必死で止めようとしたサスケは、頬からするりと崩れ落ちていく名前の手に、はっとすると名前を見やる。
閉じられていこうとする白緑色に、サスケは必死で訴えかけた。


「ッおい──駄目だ、名前──ッおい、目を閉じるな・・・・・・!!」


震えるサスケとは反対に、名前の体はだらりと弛緩し──力が抜けていく。
呼吸はだんだんと弱くなっていき、瞳が色を失っていく。


「っクソッ、名前・・・・・・!!」
「──・・・・・・」


応えるように、名前が何かを言った気がした。
だがそれはとうてい声としては聞こえてこない。
自分の腕の中でいままさに失われようとしている命──名前の姿に、サスケは思った。


(──駄目だ)


「・・・・・・許さねえ」
「・・・・・・」
「ッ許せるわけ──ねえだろうが・・・・・・!!」


──死ぬことは、許さない。


(──写輪眼・・・・・・!!)


そしてサスケは、名前の時空眼に命令をした。


「名前、時間を──巻き戻せ・・・・・・!!」









──違う、とサスケは呟いた。
目の前には名前がいる。
蒼白な顔をして、サスケのことを見上げている。
その胸元は傷などなく、だから忍服も綺麗なままだ。
当然だ、だって──サスケの千鳥が名前を貫くよりもずっと前まで、時間を巻き戻したのだから。

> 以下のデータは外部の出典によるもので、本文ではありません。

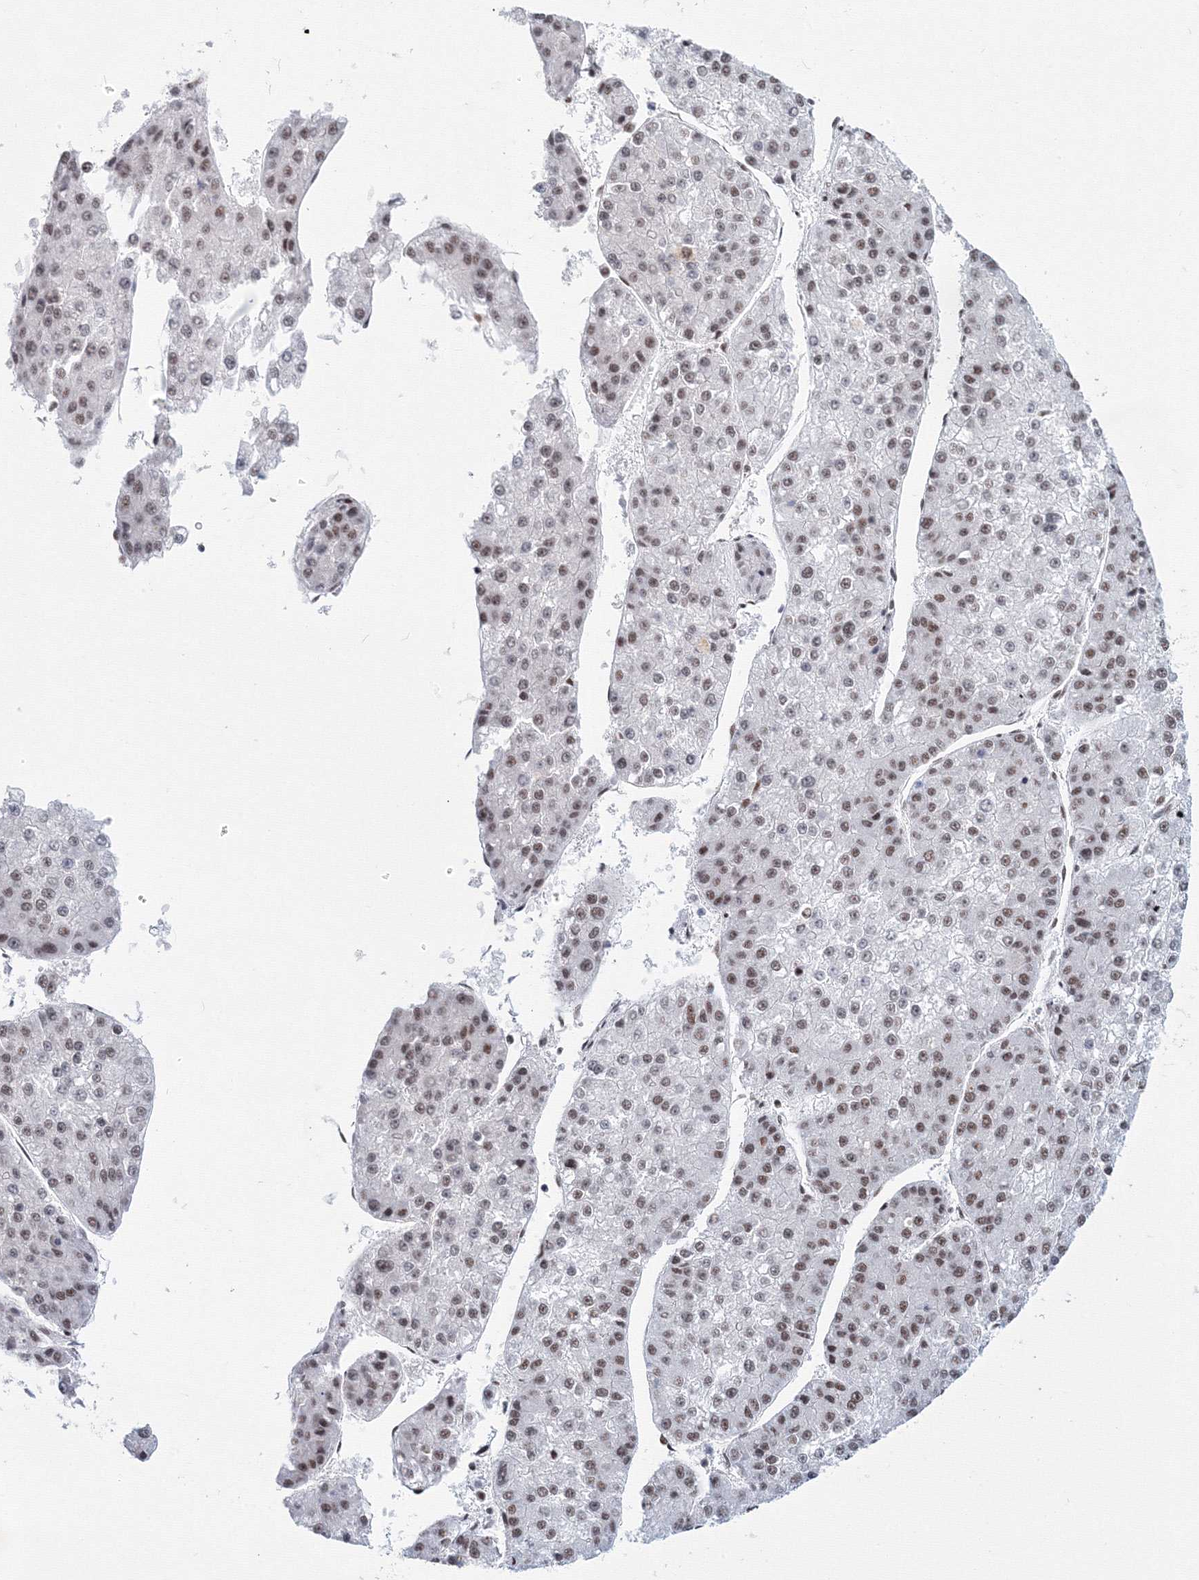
{"staining": {"intensity": "moderate", "quantity": ">75%", "location": "nuclear"}, "tissue": "liver cancer", "cell_type": "Tumor cells", "image_type": "cancer", "snomed": [{"axis": "morphology", "description": "Carcinoma, Hepatocellular, NOS"}, {"axis": "topography", "description": "Liver"}], "caption": "Human liver hepatocellular carcinoma stained for a protein (brown) exhibits moderate nuclear positive expression in about >75% of tumor cells.", "gene": "SF3B6", "patient": {"sex": "female", "age": 73}}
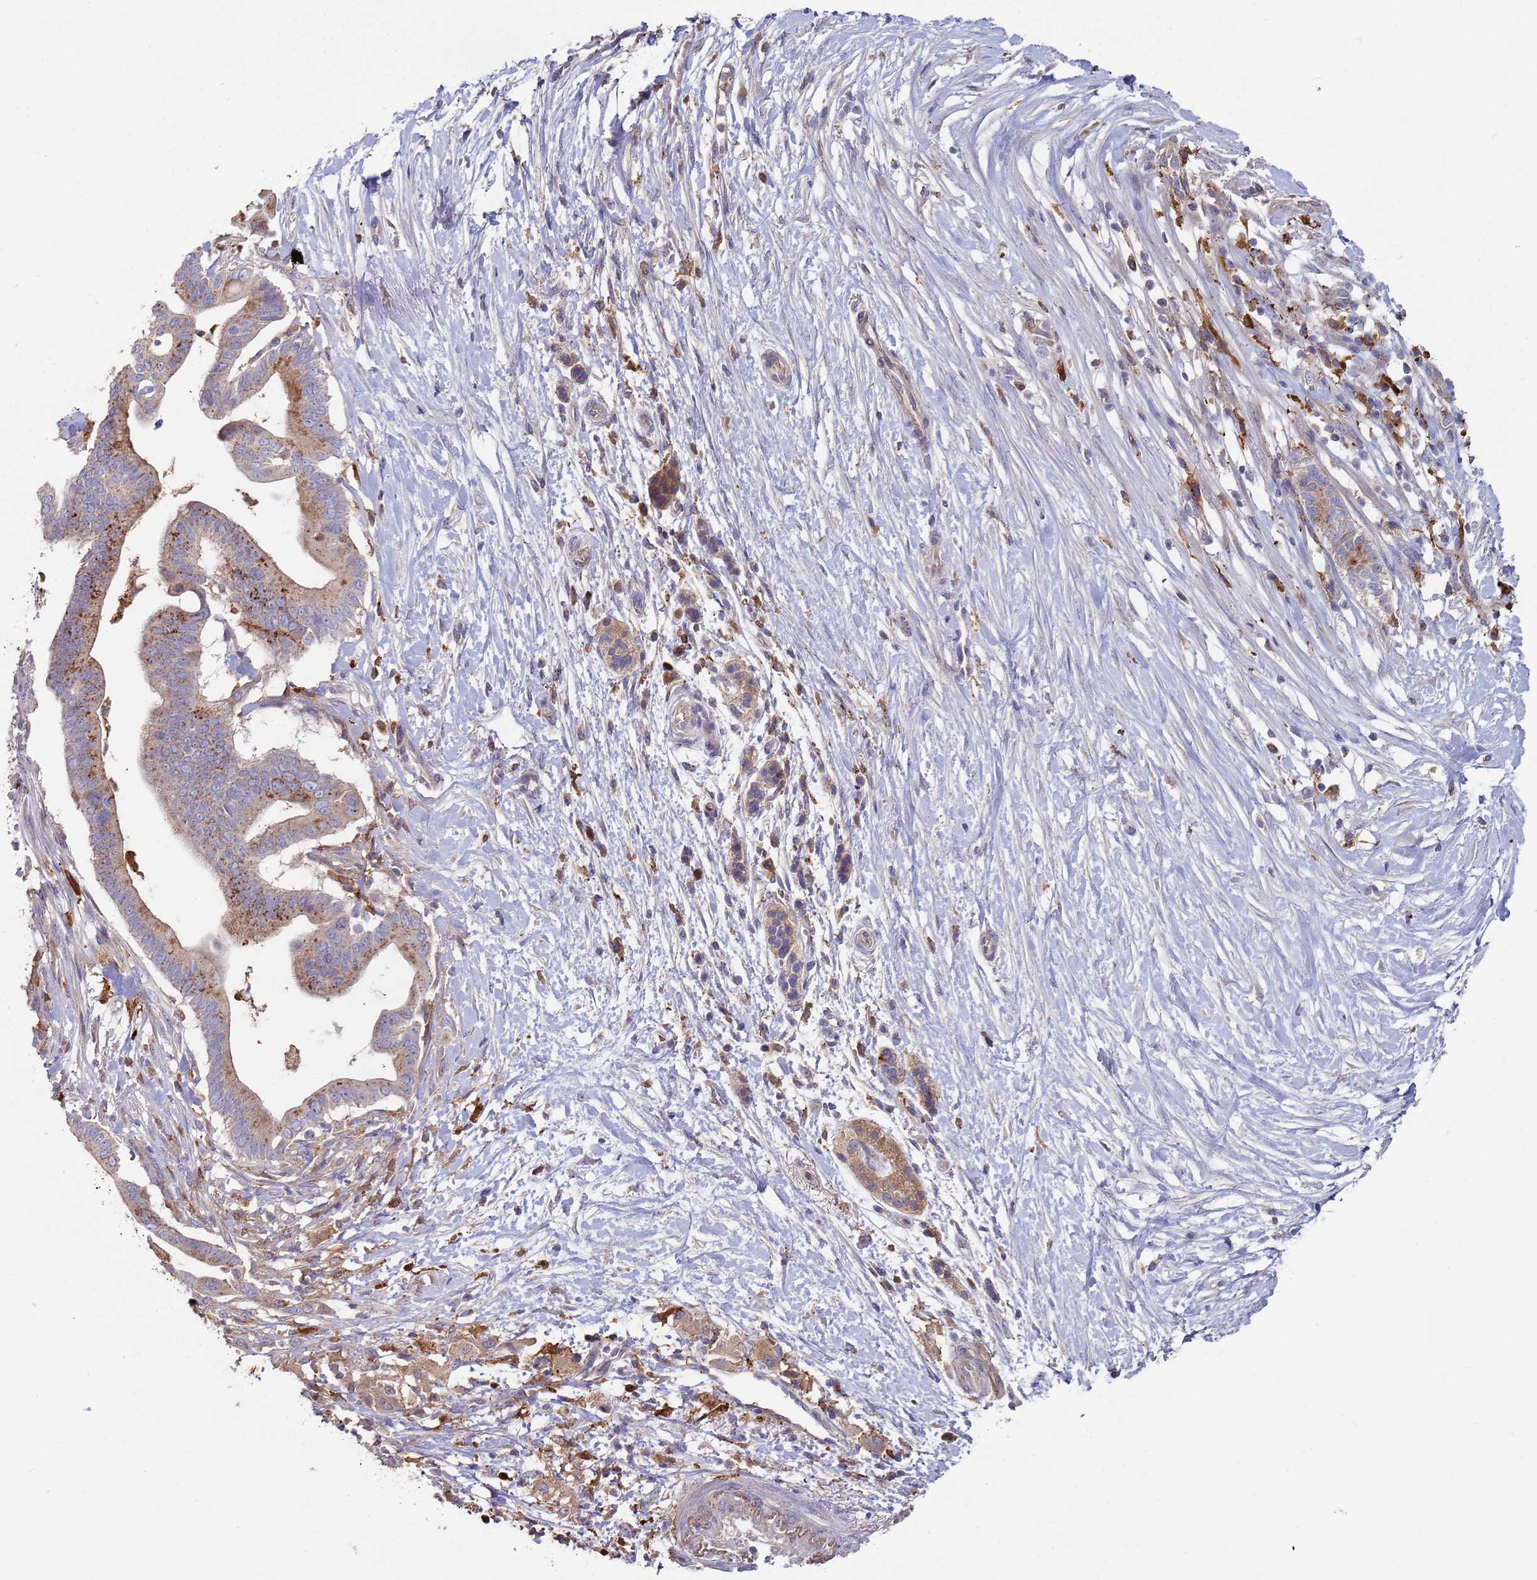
{"staining": {"intensity": "moderate", "quantity": "<25%", "location": "cytoplasmic/membranous"}, "tissue": "pancreatic cancer", "cell_type": "Tumor cells", "image_type": "cancer", "snomed": [{"axis": "morphology", "description": "Adenocarcinoma, NOS"}, {"axis": "topography", "description": "Pancreas"}], "caption": "IHC (DAB (3,3'-diaminobenzidine)) staining of adenocarcinoma (pancreatic) shows moderate cytoplasmic/membranous protein positivity in approximately <25% of tumor cells.", "gene": "MALRD1", "patient": {"sex": "male", "age": 68}}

「ご、ごめん! 実はそもそもにして、こんな術を使うつもりはなかったというか、無意識のうちに発動してたみたいというか・・・・・・」


だがそれは、名前が無意識のうち引き起こしてしまったことではなかった。
時空眼が暴走した結果起こしたのは、サスケに失われた過去を見せることであり、時間を巻き戻すことではない。


「でも、このまま元に戻ったとしても、状況は何も変わらない。だってサスケは、引き続き私のことを狙い、追うだろうから。だけどそれだと生命の危機から逃れたことにはならないんだよ」


また、時間が巻き戻され、そうしてそこから抜け出せなくなってしまった理由は、名前が自分の命を守ろうとしたからではなかった。


「──私、死にたくないんだ、サスケ」


「──違う」


──名前じゃない。
名前の死を受け入れられなかったのは──。